For as long as we’ve had a garden we’ve planted tomatoes!
In my opinion, they’re one of the easiest things to plant & fun too! We usually plant Romas or another similar variety because they have more meat and less water making them better for canning. We’ll be sure to include a sandwich tomato like Better Boy for BLTs or simply slicing and eating. And of course, some cherry tomatoes for salads, and a couple of yellow tomatoes or small pear tomatoes because they’re less acidic and we need yellow tomatoes to make Pico de Gio. Though we forgot this year we try to always feed them breakfast when we plant them. Adding a scoop of used coffee grounds, dried egg shells, and a banana peel to each hole.
Once the tomatoes begin to turn, it won’t be long until we’re practically drowning.
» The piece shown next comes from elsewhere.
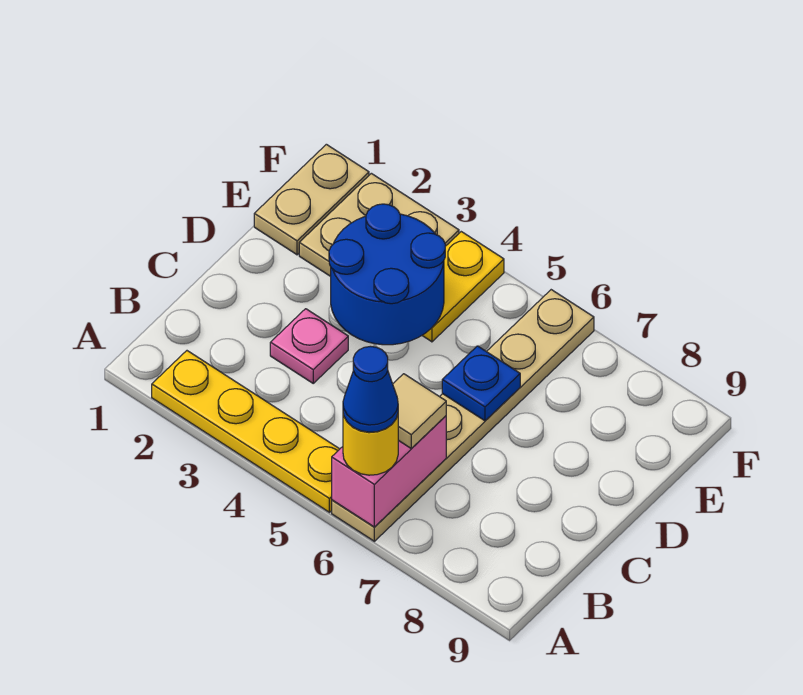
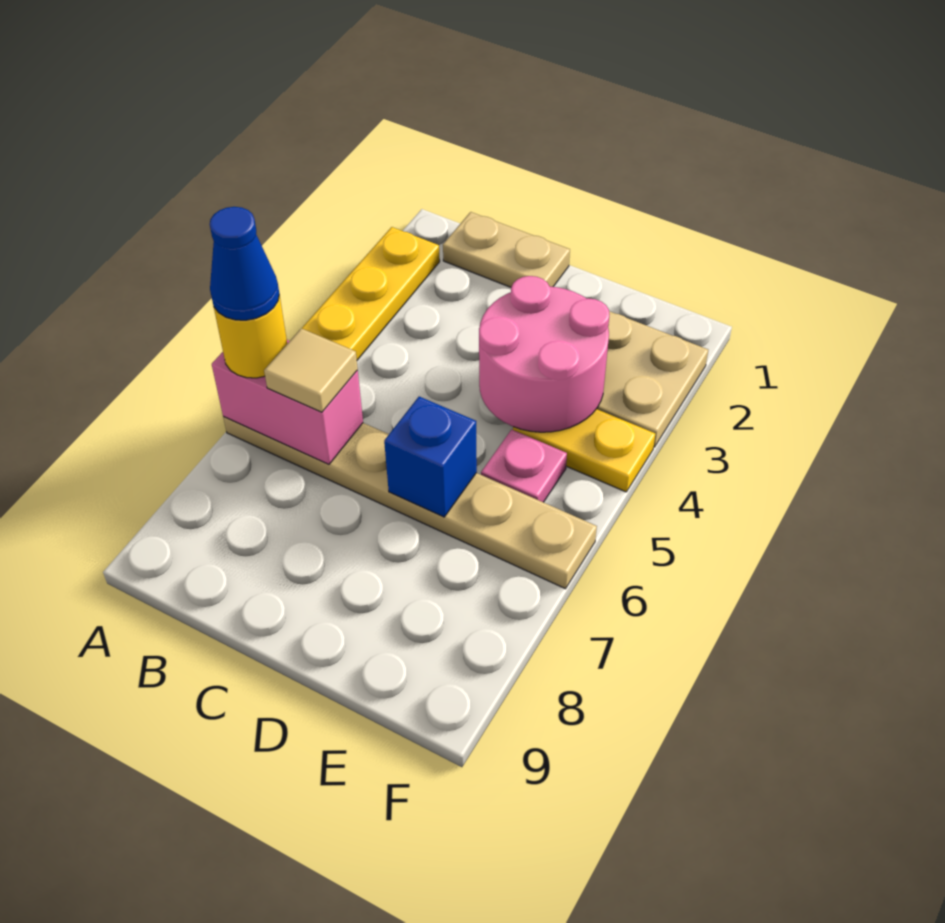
pink 1x1 plate [270,309,348,383] -> pink 1x1 plate moved to [481,430,567,502]
blue 2x2 round brick [329,204,445,345] -> pink 2x2 round brick [479,276,609,432]
blue 1x1 plate [442,346,520,421] -> blue 1x1 brick [384,397,477,517]
tan 1x2 plate [254,144,369,255] -> tan 1x2 plate moved to [443,212,570,287]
So, we start using them…Adding some fresh chopped tomatoes to omelets, making a quick pasta sauce, egg sandwiches, or making a breakfast pizza.
When it comes time to start preserving them…we have a couple of different options. Usually, we’ll make a batch or two of homemade salsa. One year we even made and canned salsa outside using the grill and a camping stove! After seeing what’s left we’ll make some tomato powder. Using our food mill we’ll collect all the juice and freeze dry it to make a powder that we’ll use in soups. We’ve also tried our hand at tomato juice as well.
Last year, we took the rest and made stewed tomatoes. Blanching and peeling them, then crushing them in a warm jar and adding water to fill the rest of the jar before it goes into a water bath. While I enjoyed preserving them this way because it was so easy, it wasn’t practical. In our soups, there were large chunks of stringy tomato instead of the nice bite-sized chunks we prefer.
This year our garden has taken a bit of a hit and the tomatoes are taking forever to turn. In addition, we’re preparing for the bakery’s busiest season. Next month we have something every weekend and a combined 5 markets–including a HUGE two-day festival at the end of the month.
So, we’re doing something a little different with the tomato harvest. We’ve been enjoying some of them diced as a side dish with quiche or taco night. Once we start to get several in we’re going to freeze them in gallon-sized zip bags and process them over the Winter when life settles down a little.
This is a first for us. Usually, we’ll block off a weekend and preserve what needs preserving. Freezing corn, beans, and squash. Then we’ll can tomatoes, pickles, and relish. But this year it’s different and it feels very weird. almost like we’re forgetting something. But maybe, that’s a good thing. With so many other irons in the fire, we’re able to keep up with the harvest because it’s trickling in instead of us getting slammed.
Despite the garden’s trouble with pests, wacky weather, and a late planting it’s done really well. And for that I’m thankful! We are just starting to get enough tomatoes to freeze a bag full so I’ll be sure to keep you all posted on the process as it develops!